_Task details_
Please retype the entries below word for word, passing over every picture.

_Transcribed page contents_

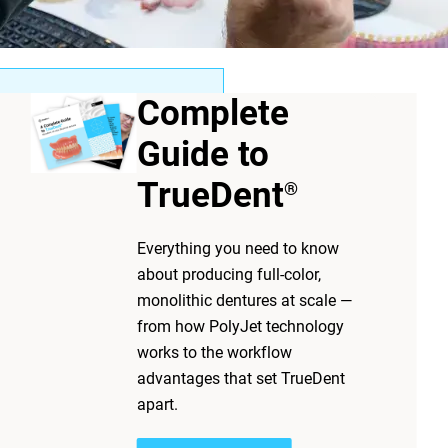
Complete
Guide to
offer a lower upfront cost
ges for patients, clinicians
TrueDent
®
 demands, and inconsistent
ategory by helping
Everything you need to know
precision, and simplify
about producing full-color,
ntaJet
platform
®
monolithic dentures at scale —
 while maintaining
from how PolyJet technology
works to the workflow
advantages that set TrueDent
apart.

_Result of this exercise_
Complete
Guide to
offer a lower upfront cost
ges for patients, clinicians
TrueDent
®
 demands, and inconsistent
ategory by helping
Everything you need to know
precision, and simplify
about producing full-color,
ntaJet
platform
®
monolithic dentures at scale —
 while maintaining
from how PolyJet technology
works to the workflow
advantages that set TrueDent
apart.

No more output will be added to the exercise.